What is needed
Give everything from the line containing "genus: Mimus" down to the last line of the material as a JSON list of strings, one string per line and with blank lines omitted.

======== Records for processing ========

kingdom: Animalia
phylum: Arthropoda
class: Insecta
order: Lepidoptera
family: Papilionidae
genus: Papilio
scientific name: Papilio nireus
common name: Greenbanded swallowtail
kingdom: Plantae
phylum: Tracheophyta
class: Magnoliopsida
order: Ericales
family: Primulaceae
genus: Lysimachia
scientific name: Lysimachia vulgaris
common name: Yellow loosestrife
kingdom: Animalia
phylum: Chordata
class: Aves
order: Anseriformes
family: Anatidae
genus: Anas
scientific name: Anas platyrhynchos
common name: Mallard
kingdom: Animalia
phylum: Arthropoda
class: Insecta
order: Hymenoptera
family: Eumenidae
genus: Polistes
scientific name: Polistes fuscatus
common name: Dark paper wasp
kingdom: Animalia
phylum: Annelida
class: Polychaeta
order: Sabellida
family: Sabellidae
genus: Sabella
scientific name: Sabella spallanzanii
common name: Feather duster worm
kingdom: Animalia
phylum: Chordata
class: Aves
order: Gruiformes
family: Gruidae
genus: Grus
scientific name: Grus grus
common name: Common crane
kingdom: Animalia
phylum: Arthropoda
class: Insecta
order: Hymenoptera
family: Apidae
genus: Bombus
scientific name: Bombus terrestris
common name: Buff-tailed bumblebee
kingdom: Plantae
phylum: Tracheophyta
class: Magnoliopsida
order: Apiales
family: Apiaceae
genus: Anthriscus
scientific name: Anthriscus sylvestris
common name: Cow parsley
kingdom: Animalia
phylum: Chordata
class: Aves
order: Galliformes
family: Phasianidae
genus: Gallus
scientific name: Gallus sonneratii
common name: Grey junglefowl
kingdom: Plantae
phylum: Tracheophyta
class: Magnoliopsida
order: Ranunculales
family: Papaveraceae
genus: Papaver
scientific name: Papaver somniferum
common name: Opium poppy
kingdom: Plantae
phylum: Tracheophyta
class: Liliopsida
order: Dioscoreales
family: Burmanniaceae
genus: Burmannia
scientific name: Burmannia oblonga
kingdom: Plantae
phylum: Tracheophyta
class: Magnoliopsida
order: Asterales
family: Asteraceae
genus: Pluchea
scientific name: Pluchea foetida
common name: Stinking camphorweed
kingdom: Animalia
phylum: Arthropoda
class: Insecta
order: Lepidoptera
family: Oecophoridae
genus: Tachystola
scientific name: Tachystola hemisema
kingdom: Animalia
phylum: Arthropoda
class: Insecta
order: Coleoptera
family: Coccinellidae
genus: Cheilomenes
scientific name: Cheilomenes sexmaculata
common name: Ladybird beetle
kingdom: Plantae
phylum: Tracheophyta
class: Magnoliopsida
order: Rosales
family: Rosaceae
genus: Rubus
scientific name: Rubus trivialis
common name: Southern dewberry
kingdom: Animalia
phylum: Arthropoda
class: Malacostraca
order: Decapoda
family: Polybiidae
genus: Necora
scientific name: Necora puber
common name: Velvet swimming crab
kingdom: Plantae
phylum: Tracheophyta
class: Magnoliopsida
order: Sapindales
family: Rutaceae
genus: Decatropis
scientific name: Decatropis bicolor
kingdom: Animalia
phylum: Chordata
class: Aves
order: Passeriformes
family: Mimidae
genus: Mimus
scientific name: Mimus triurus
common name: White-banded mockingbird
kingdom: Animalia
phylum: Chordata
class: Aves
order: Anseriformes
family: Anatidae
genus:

========

Solution for this problem
[
  "genus: Mimus",
  "scientific name: Mimus triurus",
  "common name: White-banded mockingbird",
  "kingdom: Animalia",
  "phylum: Chordata",
  "class: Aves",
  "order: Anseriformes",
  "family: Anatidae",
  "genus:"
]